Friday, December 14, 2007

Tocqueville the Seer

Roger Kimball has a point and a quote from Tocqueville:
The state's near monopoly on instruments of violence is merely one token of a much broader and deeper calculus of control. Tocqueville got to the nub of the issue in his famous paragraphs, in Democoracy in America, on "Democratic Despotism" Where old-fashioned despotism tyrannizes over men, democratic despotism infantilizes them. Such despotism would, Tocqueville writes
resemble paternal power if, like that, it had for its object to prepare men for manhood; but on the contrary, it seeks only to keep them fixed irrevocably in childhood; it likes citizens to enjoy themselves provided that they think only of enjoying themselves... It willingly works for their happiness; but it wants to be the unique agent and sole arbiter of that; it provides for their security, foresees and secures their needs, facilitates their pleasures, conducts their principal affairs, directs their industry, regulates their estates, divides their inheritances; can it not take away from them entirely the trouble of thinking and the pain of living? … [This power] extends its arms over society as a whole; it covers its surface with a network of small, complicated, painstaking, uniform rules through which the most original minds and the most vigorous souls cannot clear a way to surpass the crowd; … it does not tyrannize, it hinders, compromises, enervates, extinguishes, dazes, and finally reduces each nation to being nothing more than a herd of timid and industrious animals of which the government is the shepherd.
Food for thought, no?
Yes! Welcome to Brave New World! You can grind people under the heel of a jack boot, but eventually they tire of that and will shrug it off. But the possibilities of distraction are endless. Environmentalism = Social Justice = Fordism. Religion may be the opiate of the masses, put the members of some congregations do not even know they are in church.

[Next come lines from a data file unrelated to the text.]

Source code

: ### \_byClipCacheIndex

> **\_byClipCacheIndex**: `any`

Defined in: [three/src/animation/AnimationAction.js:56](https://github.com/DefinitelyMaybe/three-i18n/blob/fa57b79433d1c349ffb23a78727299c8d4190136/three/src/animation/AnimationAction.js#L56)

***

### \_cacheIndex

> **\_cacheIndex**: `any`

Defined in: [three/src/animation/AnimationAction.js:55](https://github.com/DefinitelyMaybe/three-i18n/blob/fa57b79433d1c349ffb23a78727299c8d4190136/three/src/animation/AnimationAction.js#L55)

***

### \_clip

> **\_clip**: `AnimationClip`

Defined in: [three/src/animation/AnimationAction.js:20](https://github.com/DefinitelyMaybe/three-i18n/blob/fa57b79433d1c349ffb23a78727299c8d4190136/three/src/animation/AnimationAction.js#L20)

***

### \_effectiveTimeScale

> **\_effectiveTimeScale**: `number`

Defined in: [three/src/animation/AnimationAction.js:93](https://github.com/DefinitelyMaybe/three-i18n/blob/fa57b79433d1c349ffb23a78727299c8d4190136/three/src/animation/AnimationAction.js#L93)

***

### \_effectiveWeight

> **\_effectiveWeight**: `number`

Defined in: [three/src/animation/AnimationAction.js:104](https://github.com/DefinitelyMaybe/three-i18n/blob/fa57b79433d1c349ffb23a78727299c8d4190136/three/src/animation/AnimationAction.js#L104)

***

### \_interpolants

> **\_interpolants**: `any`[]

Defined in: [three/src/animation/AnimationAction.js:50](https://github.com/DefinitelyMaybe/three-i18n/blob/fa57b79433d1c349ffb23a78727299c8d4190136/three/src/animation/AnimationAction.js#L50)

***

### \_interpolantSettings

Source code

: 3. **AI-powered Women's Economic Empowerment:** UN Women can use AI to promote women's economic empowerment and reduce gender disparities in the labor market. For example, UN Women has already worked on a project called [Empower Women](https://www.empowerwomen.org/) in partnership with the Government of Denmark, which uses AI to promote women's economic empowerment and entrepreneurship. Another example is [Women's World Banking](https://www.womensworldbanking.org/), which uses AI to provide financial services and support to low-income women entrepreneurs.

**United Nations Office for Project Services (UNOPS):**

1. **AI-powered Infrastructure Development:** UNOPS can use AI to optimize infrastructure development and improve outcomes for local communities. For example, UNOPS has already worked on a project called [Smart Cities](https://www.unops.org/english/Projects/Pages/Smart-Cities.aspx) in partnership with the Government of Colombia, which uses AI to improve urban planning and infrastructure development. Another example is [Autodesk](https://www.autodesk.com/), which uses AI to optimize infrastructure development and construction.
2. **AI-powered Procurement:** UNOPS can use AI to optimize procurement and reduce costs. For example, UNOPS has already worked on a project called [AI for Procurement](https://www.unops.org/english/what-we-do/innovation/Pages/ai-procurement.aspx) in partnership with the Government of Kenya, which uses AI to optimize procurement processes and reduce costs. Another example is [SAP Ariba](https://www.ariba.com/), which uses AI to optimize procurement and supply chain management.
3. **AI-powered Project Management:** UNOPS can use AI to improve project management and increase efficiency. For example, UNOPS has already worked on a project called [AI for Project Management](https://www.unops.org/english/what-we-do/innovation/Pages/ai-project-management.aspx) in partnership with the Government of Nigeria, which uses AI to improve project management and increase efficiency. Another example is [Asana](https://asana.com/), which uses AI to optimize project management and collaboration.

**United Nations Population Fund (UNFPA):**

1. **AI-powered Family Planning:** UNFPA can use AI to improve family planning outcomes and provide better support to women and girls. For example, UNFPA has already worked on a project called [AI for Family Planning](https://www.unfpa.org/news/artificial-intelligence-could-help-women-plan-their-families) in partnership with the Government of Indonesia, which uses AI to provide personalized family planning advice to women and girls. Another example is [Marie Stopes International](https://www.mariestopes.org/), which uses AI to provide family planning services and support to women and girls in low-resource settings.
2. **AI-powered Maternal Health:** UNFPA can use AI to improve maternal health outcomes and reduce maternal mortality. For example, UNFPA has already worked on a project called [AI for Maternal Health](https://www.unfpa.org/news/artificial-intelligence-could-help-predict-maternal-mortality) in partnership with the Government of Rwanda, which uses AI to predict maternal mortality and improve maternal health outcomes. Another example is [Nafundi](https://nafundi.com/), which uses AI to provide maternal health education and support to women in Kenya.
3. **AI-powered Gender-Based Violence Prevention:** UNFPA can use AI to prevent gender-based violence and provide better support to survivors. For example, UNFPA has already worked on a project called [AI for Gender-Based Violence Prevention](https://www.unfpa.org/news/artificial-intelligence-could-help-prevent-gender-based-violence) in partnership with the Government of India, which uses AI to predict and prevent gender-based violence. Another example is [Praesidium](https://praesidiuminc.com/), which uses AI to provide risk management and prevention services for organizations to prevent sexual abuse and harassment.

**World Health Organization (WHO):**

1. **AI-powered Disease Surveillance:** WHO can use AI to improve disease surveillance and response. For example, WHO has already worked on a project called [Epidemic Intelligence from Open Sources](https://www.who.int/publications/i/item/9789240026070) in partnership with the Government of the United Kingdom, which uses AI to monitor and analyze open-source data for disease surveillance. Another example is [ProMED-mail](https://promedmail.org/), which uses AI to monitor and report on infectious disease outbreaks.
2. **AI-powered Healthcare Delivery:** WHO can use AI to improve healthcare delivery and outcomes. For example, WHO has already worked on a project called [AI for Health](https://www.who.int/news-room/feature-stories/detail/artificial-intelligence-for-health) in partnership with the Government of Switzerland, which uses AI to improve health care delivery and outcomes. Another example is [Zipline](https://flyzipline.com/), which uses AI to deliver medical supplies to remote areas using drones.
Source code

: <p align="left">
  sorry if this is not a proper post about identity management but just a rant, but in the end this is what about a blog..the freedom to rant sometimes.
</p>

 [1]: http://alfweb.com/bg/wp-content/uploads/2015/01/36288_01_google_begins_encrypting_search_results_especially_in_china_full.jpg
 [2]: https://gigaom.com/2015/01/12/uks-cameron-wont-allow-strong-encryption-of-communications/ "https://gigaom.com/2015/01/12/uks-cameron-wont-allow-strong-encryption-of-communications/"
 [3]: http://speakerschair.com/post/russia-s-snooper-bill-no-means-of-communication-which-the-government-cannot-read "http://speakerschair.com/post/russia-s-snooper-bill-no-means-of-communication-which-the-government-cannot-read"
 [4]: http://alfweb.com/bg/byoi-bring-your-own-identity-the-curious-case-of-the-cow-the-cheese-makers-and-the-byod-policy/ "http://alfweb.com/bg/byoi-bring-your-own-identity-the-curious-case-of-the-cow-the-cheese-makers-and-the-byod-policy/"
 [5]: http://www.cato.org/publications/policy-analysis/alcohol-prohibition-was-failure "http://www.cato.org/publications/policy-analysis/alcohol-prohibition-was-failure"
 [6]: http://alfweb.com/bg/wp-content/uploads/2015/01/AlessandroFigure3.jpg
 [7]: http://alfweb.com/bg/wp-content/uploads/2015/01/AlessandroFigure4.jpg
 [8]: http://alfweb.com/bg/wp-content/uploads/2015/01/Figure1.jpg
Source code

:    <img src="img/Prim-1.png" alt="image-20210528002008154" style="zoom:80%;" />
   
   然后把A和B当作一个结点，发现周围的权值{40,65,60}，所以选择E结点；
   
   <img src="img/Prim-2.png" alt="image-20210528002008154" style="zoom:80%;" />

The Leftist says, "I am good, you are not coming up to the standard of good, but I am exempt from that standard."

The Christian says, "I am bad, I am forgiven for being bad because of the sacrifice of Jesus, with His help I am trying to come up to the standard of good, and this is what the standard is."
via Wilson Fu

1 comment:

sackofcatfood said...

Americans are so enamored of equality that they would rather be equal in slavery than unequal in freedom.